TASK PROMPT:
Would you please transcribe exactly the lines from the one containing "Keep the list order." through the end of the material below, and only those?

◇ ◇ ◇ ◇

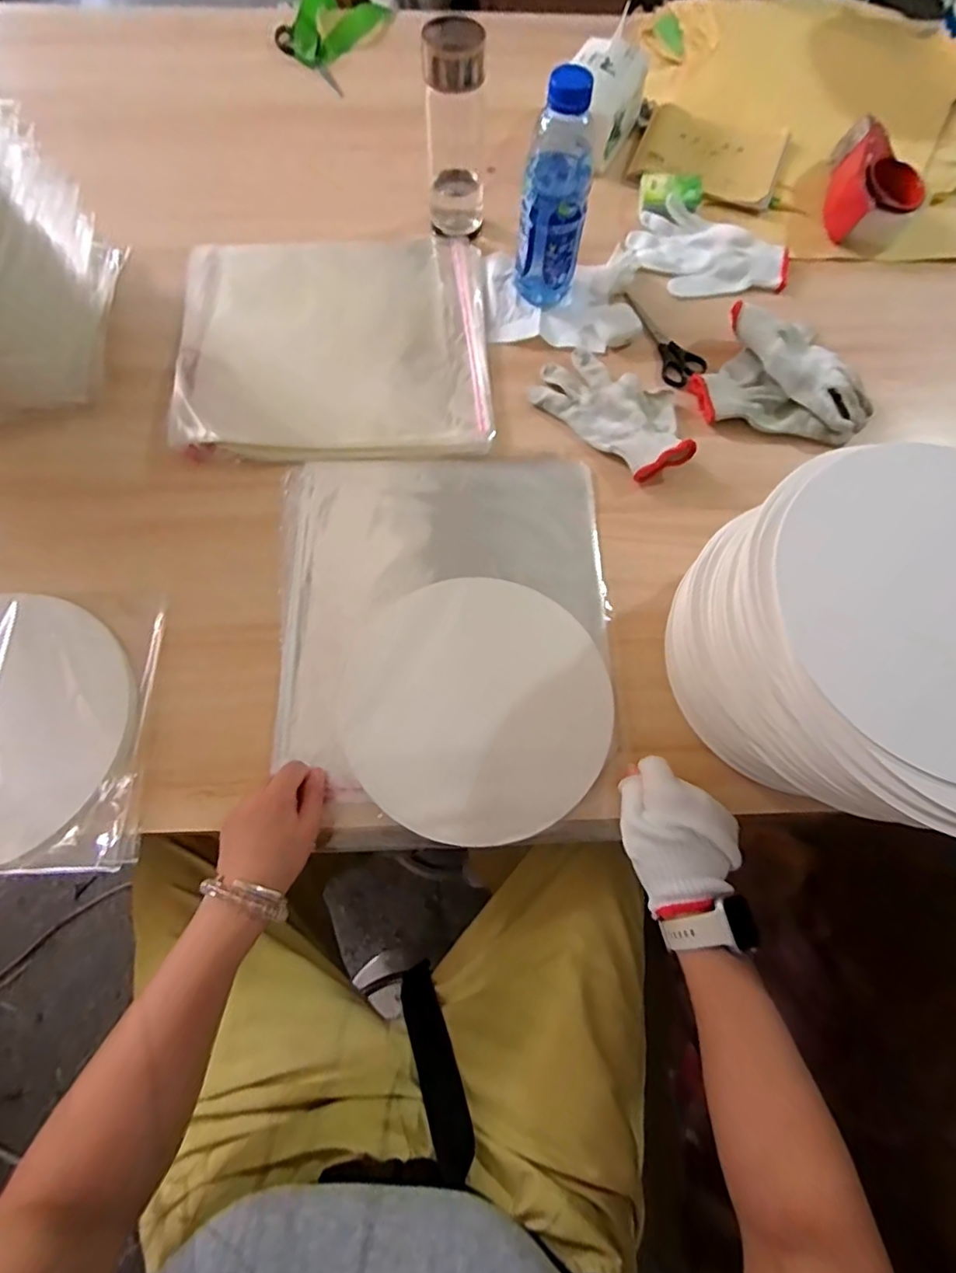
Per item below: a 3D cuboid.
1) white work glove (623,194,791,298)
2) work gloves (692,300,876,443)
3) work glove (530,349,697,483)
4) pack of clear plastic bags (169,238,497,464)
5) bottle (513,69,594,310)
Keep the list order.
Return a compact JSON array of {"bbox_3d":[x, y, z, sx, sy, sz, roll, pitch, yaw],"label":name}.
[{"bbox_3d":[0.288,-0.476,0.707,0.194,0.019,0.128,18,71,5],"label":"white work glove"},{"bbox_3d":[0.343,-0.295,0.636,0.187,0.036,0.150,10,70,2],"label":"work gloves"},{"bbox_3d":[0.154,-0.251,0.618,0.185,0.028,0.101,42,74,12],"label":"work glove"},{"bbox_3d":[-0.163,-0.341,0.649,0.343,0.018,0.317,-4,71,-3],"label":"pack of clear plastic bags"},{"bbox_3d":[0.081,-0.461,0.599,0.069,0.197,0.058,9,70,1],"label":"bottle"}]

◇ ◇ ◇ ◇

SOLUTION TO THIS EXERCISE:
Keep the list order.
Return a compact JSON array of {"bbox_3d":[x, y, z, sx, sy, sz, roll, pitch, yaw],"label":name}.
[{"bbox_3d":[0.288,-0.476,0.707,0.194,0.019,0.128,18,71,5],"label":"white work glove"},{"bbox_3d":[0.343,-0.295,0.636,0.187,0.036,0.150,10,70,2],"label":"work gloves"},{"bbox_3d":[0.154,-0.251,0.618,0.185,0.028,0.101,42,74,12],"label":"work glove"},{"bbox_3d":[-0.163,-0.341,0.649,0.343,0.018,0.317,-4,71,-3],"label":"pack of clear plastic bags"},{"bbox_3d":[0.081,-0.461,0.599,0.069,0.197,0.058,9,70,1],"label":"bottle"}]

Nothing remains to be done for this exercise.